Start of DATA SHOWN

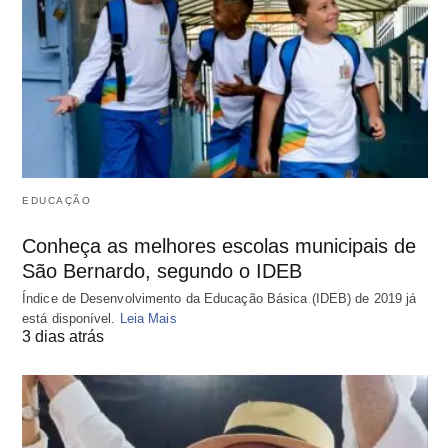
EDUCAÇÃO
Conheça as melhores escolas municipais de
São Bernardo, segundo o IDEB
Índice de Desenvolvimento da Educação Básica (IDEB) de 2019 já
está disponível.
Leia Mais
3 dias atrás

End of DATA SHOWN

GOAL OF THE EXERCISE – Count the lines of the records that contain the string "IDEB", treating uppercase and lowercase as different. Give only the number.

EXERCISE OUTPUT – 2